==== Records to process

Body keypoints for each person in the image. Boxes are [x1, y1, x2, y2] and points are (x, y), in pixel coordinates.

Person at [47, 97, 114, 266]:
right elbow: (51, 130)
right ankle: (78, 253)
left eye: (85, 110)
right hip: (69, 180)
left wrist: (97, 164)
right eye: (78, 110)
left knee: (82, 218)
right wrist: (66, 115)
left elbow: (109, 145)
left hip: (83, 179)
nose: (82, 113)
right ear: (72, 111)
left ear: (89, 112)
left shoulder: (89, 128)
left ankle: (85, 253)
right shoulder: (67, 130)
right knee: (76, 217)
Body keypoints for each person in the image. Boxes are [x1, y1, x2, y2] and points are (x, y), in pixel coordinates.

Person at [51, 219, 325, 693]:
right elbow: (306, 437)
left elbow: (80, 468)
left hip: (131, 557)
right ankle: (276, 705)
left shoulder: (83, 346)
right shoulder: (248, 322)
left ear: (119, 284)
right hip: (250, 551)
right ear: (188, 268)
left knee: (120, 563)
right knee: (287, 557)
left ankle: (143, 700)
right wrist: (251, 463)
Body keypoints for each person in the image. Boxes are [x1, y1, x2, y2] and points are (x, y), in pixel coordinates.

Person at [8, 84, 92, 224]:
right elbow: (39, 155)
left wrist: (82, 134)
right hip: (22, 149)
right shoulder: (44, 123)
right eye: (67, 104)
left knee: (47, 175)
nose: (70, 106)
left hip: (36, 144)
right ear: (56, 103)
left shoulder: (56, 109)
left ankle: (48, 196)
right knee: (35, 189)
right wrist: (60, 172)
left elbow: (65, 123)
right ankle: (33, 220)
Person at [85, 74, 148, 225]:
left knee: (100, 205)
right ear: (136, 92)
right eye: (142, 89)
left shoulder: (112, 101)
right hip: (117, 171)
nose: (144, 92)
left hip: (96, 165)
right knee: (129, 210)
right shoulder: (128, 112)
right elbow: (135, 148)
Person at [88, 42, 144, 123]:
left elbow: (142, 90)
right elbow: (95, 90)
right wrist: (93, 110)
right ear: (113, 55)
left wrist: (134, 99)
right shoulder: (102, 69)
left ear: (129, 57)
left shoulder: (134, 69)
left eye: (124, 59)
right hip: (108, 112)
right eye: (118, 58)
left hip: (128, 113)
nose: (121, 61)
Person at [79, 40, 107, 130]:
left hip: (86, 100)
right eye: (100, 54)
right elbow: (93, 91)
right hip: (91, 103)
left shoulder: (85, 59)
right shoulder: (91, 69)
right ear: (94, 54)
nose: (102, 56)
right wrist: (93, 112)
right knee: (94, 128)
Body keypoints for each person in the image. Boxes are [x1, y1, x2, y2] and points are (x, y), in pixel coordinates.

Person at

========
==== Records to process

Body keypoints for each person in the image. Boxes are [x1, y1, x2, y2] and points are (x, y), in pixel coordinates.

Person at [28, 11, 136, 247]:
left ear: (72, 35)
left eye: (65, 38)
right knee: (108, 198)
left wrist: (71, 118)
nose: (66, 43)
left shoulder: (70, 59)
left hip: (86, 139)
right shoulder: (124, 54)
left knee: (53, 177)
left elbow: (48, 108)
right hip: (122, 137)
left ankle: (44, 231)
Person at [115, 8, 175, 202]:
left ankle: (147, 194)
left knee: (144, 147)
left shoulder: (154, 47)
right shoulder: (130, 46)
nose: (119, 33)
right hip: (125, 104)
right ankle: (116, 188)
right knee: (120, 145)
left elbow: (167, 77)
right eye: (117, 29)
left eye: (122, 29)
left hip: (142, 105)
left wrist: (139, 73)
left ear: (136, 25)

========

_Work item_: What is needed is every line of the records above that contains the word "ankle".

_Completed task_:
right ankle: (78, 253)
left ankle: (85, 253)
right ankle: (276, 705)
left ankle: (143, 700)
left ankle: (48, 196)
right ankle: (33, 220)
left ankle: (44, 231)
left ankle: (147, 194)
right ankle: (116, 188)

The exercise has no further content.